You could also avoid getting it in your mouth entirely and, just before he comes, aim it somewhere more convenient, like onto a towel, your tits, or a nutrient-starved flower bed.

But if you are champing it out, you won’t have a lot of time to make the spitting vs. swallowing verdict on the spot. Guys will generally warn you when they’re about to come (“I’m gonna come.”) but it is usually about 0.2 seconds before they do. It is really best if you made the call well beforehand. When Robert Frost wrote the line, “Two roads diverged in a … wood,” he was definitely referring to the decision you have to make when a guy is about to bust a nut in your mouth. Because that poem is about blow jobs.

Spitting requires a tissue or paper towel nearby, not to mention sleight of hand if you are, for some reason, trying to hide the fact that you are spitting it out. Hence why magicians are probably awesome at BJ etiquette. Running right to the bathroom afterward to spit it out can be awkward, and maybe even a little offensive, if you care about him enough for that to matter. (If a guy ran to brush his teeth or spit into the sink right after going down on you, would you be offended?)
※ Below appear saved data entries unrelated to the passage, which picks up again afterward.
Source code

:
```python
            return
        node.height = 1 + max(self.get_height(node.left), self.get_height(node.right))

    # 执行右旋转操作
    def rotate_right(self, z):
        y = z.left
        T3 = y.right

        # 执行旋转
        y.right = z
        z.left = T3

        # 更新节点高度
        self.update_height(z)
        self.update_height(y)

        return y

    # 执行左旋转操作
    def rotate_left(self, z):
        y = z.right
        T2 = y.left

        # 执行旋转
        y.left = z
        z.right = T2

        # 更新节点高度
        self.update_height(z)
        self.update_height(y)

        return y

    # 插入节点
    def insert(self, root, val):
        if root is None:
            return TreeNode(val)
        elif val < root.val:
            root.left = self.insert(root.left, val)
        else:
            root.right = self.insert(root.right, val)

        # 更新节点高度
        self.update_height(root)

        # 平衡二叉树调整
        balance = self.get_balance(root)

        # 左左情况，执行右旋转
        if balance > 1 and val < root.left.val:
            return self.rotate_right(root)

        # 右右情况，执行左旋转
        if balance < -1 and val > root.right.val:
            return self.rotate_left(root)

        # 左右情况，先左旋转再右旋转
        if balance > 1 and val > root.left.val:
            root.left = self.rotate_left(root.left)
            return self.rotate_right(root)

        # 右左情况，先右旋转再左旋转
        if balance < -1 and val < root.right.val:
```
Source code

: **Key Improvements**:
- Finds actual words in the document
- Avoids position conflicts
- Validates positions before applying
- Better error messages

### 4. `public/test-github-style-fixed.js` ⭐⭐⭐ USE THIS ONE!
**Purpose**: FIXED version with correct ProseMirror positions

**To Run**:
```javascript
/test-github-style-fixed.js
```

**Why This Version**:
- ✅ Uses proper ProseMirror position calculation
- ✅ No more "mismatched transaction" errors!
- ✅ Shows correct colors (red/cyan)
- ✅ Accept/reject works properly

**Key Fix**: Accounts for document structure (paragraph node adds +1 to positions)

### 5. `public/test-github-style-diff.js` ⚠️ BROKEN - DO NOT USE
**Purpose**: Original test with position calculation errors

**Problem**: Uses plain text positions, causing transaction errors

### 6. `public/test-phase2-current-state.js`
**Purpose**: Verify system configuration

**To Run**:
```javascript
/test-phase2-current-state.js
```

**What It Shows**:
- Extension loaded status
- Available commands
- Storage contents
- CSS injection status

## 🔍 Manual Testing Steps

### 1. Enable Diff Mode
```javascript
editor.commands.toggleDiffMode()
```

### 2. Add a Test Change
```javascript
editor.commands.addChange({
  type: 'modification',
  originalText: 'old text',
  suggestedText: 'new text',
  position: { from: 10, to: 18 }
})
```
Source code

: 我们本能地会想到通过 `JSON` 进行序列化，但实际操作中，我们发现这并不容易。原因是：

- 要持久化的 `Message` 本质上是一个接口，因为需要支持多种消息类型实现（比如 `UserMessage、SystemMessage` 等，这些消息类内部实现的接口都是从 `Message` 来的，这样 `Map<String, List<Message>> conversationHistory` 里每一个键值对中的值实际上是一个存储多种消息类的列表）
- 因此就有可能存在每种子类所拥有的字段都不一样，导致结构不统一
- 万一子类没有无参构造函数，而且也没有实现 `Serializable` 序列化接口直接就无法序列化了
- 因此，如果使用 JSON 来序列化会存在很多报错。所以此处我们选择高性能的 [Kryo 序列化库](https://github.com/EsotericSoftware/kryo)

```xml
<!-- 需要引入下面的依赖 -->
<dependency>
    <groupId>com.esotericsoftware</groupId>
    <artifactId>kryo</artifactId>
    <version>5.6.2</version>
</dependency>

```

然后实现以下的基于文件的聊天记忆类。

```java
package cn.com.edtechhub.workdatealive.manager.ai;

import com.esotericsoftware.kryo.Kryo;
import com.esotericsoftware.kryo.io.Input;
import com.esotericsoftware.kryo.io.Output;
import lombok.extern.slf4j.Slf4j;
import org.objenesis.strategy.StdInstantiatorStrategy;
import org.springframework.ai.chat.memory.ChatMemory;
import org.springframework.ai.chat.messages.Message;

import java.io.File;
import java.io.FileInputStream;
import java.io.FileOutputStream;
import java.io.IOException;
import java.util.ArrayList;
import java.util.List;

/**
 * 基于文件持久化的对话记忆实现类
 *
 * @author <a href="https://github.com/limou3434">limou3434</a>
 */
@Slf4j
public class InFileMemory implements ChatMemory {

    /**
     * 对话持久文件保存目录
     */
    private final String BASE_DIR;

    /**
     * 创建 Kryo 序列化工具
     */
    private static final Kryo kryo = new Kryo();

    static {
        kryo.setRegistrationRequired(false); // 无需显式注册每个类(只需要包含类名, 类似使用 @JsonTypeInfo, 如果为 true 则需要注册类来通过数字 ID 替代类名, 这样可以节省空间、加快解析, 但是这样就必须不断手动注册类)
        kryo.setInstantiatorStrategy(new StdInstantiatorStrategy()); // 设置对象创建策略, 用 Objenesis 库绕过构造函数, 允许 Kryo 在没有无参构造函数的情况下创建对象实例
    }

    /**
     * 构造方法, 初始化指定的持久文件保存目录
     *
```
Swallowing is your only other option, unless you’re the Thomas Edison of post-blow job semen disposal. Swallowing can be weirdly romantic — not to mention hot — if you’re really into the guy. You can never really predict what the taste will be like, since it varies from guy to guy and depends on health, diet, etc. In my experience, it generally falls on a scale from “Nothing?” to “Sorta sour but not awful” to “Pennies!” (I know! Pennies! Weird.)

It has 20 calories per teaspoon, if that’s a thing that matters to you. It probably shouldn’t matter though.

(Fun fact: OG Cosmo girl Helen Gurley Brown preferred facials, according to her memoir I’m Wild Again: “Spread semen over your face, [it’s] probably full of protein as sperm can eventually become babies. Makes a fine mask — and he’ll be pleased.” Daaaaamn, Helen.)

One cardinal rule though. No matter whether you spit it out, swallow it, carbonate it in a Soda Stream, or freeze it into ice cubes — if he won’t kiss you afterward, fuck that.